Records to process —
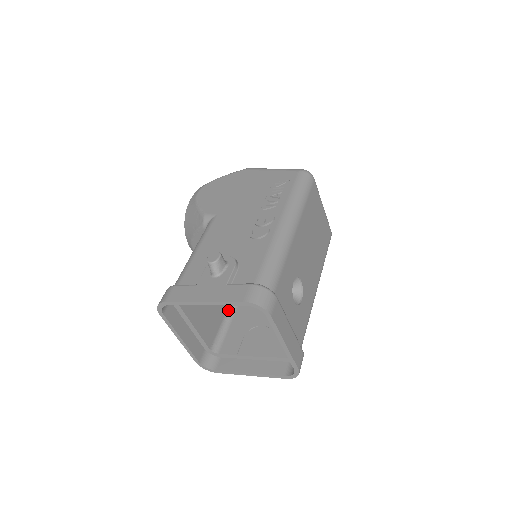
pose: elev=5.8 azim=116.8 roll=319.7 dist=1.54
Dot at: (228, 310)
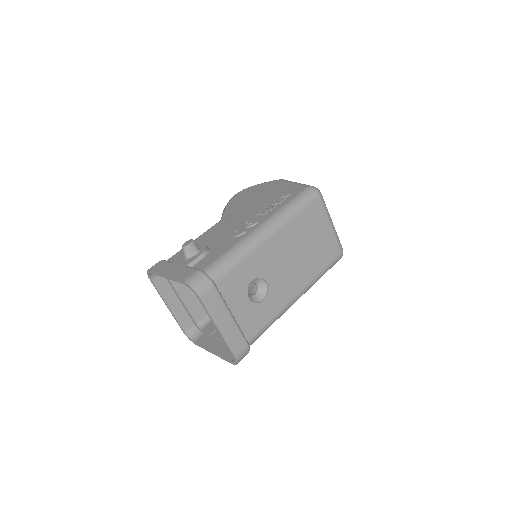
Dot at: occluded
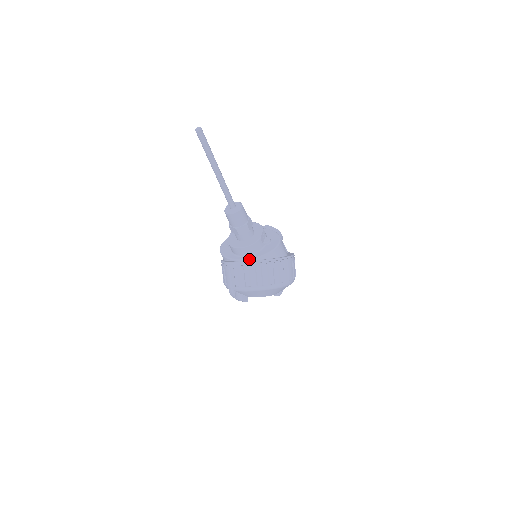
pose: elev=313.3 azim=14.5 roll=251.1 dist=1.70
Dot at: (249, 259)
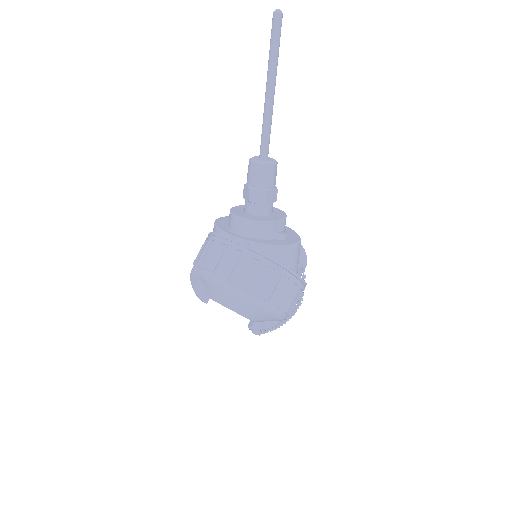
Dot at: (241, 239)
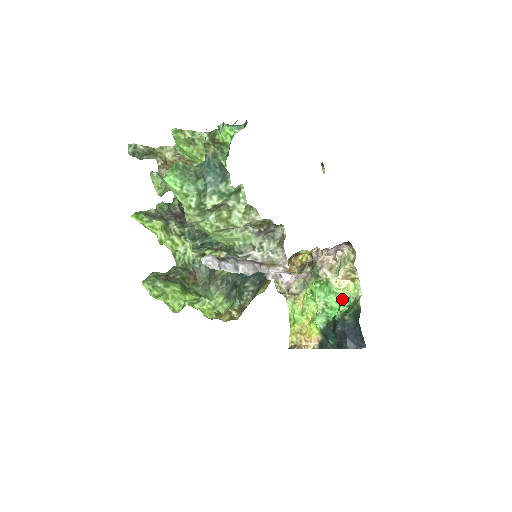
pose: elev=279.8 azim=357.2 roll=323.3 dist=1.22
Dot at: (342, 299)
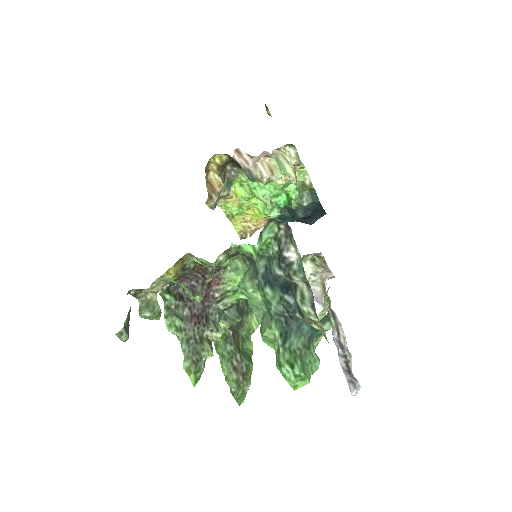
Dot at: (287, 186)
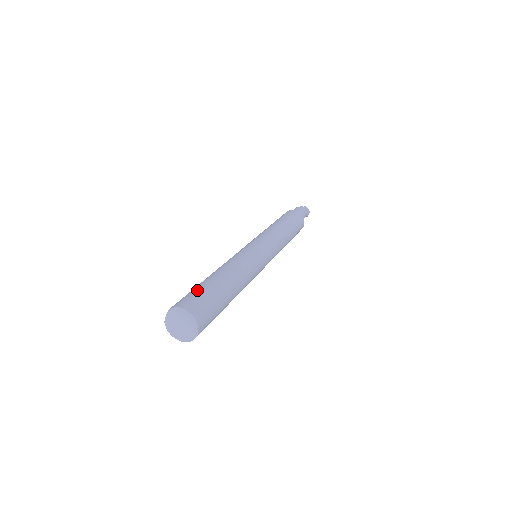
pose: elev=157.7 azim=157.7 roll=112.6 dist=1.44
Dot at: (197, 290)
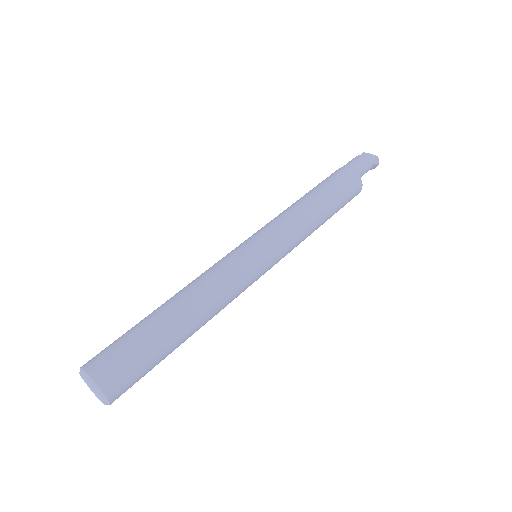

Objective — Can you rewrite every line of the data above as a Markdown table with two columns, Row for the line's number and Entry for the line itself, skipping blank lines? Leave the pictures out of the answer.

Response to this task —
| Row | Entry |
|---|---|
| 1 | pose: elev=5.8 azim=116.8 roll=319.7 dist=1.54 |
| 2 | Dot at: (228, 310) |
| 3 | Dot at: occluded |
| 4 | pose: elev=313.3 azim=14.5 roll=251.1 dist=1.70 |
| 5 | Dot at: (249, 259) |
| 6 | Dot at: (241, 239) |
| 7 | pose: elev=279.8 azim=357.2 roll=323.3 dist=1.22 |
| 8 | Dot at: (342, 299) |
| 9 | Dot at: (287, 186) |
| 10 | pose: elev=157.7 azim=157.7 roll=112.6 dist=1.44 |
| 11 | Dot at: (197, 290) |